El periodismo literario se ampara en lo posible y lo verosímil. Es posible construir un andamiaje filosófico y un instante de pensamientos abstractos de aquel que va a morir con las palabras dejadas por el desaparecido en otros lados, en otras memorias. Son las únicas formas en que perduramos: las mentes de otros. La verosimilitud, como todos saben, no es la realidad, sino la coherencia del universo narrativo que se aborda. La vida es buena periodista, pero mala novelista, porque no orquesta ni dosifica. No selecciona la palabra adecuada. Nunca se detiene. Jamás quebranta la unidad de tiempo, de escena, de lugar. Rafael Grillo es un cronista clarividente porque sus crónicas no pretenden alcanzar la verdad sino recobrar por un instante al hombre que cae, y no para tener la última palabra, sino para mejorar las versiones de la realidad que conducen a la memoria.

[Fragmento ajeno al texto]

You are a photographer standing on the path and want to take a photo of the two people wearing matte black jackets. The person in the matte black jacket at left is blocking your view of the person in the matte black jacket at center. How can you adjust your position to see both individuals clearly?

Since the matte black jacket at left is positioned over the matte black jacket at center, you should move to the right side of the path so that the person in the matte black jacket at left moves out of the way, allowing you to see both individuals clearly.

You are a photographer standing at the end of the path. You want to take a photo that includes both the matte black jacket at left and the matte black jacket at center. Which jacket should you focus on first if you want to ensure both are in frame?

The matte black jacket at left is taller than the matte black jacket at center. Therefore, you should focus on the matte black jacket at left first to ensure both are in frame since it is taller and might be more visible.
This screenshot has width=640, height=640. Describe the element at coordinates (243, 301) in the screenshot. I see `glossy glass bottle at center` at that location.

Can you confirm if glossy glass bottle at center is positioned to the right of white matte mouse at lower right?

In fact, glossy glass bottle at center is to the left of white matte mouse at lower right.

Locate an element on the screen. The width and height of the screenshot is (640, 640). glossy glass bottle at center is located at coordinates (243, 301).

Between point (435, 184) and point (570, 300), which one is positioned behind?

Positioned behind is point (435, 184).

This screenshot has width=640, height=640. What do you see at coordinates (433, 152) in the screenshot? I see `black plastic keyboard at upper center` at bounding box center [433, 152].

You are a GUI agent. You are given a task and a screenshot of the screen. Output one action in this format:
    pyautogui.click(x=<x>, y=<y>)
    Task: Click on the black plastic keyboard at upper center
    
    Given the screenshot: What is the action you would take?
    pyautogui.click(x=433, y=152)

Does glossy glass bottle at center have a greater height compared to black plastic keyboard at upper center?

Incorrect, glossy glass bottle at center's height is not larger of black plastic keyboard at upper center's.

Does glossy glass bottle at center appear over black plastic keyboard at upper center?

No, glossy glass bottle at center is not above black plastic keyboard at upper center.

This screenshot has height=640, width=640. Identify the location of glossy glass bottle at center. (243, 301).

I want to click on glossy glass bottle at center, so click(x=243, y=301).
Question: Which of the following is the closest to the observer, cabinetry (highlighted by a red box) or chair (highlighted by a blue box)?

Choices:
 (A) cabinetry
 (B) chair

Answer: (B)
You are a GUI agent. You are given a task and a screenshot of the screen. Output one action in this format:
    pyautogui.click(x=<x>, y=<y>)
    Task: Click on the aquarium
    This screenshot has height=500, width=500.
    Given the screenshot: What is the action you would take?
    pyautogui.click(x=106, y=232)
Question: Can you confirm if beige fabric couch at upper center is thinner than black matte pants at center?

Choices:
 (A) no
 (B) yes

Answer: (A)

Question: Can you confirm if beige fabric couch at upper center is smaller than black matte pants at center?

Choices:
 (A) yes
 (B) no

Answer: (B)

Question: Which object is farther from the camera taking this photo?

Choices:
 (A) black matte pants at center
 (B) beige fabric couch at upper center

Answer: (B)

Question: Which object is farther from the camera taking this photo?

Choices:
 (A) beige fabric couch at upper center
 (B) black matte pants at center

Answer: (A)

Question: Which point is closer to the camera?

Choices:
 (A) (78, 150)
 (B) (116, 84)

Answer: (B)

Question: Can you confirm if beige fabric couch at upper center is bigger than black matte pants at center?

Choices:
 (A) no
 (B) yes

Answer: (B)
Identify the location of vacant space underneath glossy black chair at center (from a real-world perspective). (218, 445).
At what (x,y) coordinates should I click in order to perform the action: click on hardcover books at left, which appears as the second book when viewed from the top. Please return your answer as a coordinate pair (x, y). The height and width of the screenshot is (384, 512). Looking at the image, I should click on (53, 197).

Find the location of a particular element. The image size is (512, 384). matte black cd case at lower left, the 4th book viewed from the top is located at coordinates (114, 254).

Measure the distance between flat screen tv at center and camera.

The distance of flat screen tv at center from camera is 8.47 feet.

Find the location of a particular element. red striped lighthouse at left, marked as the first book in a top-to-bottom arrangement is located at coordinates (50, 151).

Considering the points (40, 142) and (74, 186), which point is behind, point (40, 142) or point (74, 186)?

La memoria es lo que queda latente cuando las páginas de prensa empiezan a amarillear.
es blogger y cronista independiente. Es autor de La balada de los bandoleros baladíes (2011) y miembro del consejo editorial de esta piara. Escribe semanalmente en Una hoguera para que arda Goya.
Me gustó mucho esta reseña. Los primeros párrafos me evocaron la novela de manera–diría precisa, pero no he leído el libro–clarividente. Si lo consigo en la Filbo, me lo llevo.
Muito Obrigado.
Soy el autor de las páginas del libro comentado, Las armas y el oficio, y agradezco enormemente al escritor de esta reseña, porque no solo están a la altura, sino que hasta siento que alcanzan la belleza a la que sólo intenté llegar en mi libro. Gracias mil.